* **Data for the task**
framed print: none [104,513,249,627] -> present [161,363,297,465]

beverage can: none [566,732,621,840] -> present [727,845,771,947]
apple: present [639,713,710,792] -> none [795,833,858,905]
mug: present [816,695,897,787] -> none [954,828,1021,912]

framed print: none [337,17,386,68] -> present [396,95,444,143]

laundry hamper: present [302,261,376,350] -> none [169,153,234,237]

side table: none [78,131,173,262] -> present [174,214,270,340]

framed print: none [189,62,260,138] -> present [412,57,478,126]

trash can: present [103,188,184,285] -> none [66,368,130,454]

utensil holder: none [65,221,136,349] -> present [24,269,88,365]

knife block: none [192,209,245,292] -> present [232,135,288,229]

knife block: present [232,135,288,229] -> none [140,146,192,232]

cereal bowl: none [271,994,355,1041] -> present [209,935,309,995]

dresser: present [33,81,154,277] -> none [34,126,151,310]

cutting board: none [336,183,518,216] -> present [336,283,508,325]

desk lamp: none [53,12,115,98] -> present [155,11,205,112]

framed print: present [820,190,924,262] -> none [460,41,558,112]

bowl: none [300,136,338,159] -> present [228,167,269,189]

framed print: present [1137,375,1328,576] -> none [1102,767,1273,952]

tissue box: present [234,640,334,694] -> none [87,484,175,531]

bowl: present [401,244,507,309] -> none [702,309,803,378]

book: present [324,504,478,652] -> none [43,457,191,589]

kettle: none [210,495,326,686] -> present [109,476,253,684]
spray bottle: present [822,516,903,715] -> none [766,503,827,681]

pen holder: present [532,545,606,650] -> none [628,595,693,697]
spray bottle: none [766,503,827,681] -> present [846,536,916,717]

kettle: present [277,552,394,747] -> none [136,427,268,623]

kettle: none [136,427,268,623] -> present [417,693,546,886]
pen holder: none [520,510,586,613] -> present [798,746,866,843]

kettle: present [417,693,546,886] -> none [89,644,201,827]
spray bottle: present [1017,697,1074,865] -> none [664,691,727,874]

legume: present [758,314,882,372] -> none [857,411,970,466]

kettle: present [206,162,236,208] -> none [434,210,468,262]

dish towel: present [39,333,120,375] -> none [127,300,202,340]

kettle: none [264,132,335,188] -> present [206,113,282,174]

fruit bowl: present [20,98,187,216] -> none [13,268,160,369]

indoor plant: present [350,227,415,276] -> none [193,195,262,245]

* **Instructions for the task**
What is needed is every line of the records above that contains the word "holder".

* **Solved exercise**
utensil holder: none [65,221,136,349] -> present [24,269,88,365]
pen holder: present [532,545,606,650] -> none [628,595,693,697]
pen holder: none [520,510,586,613] -> present [798,746,866,843]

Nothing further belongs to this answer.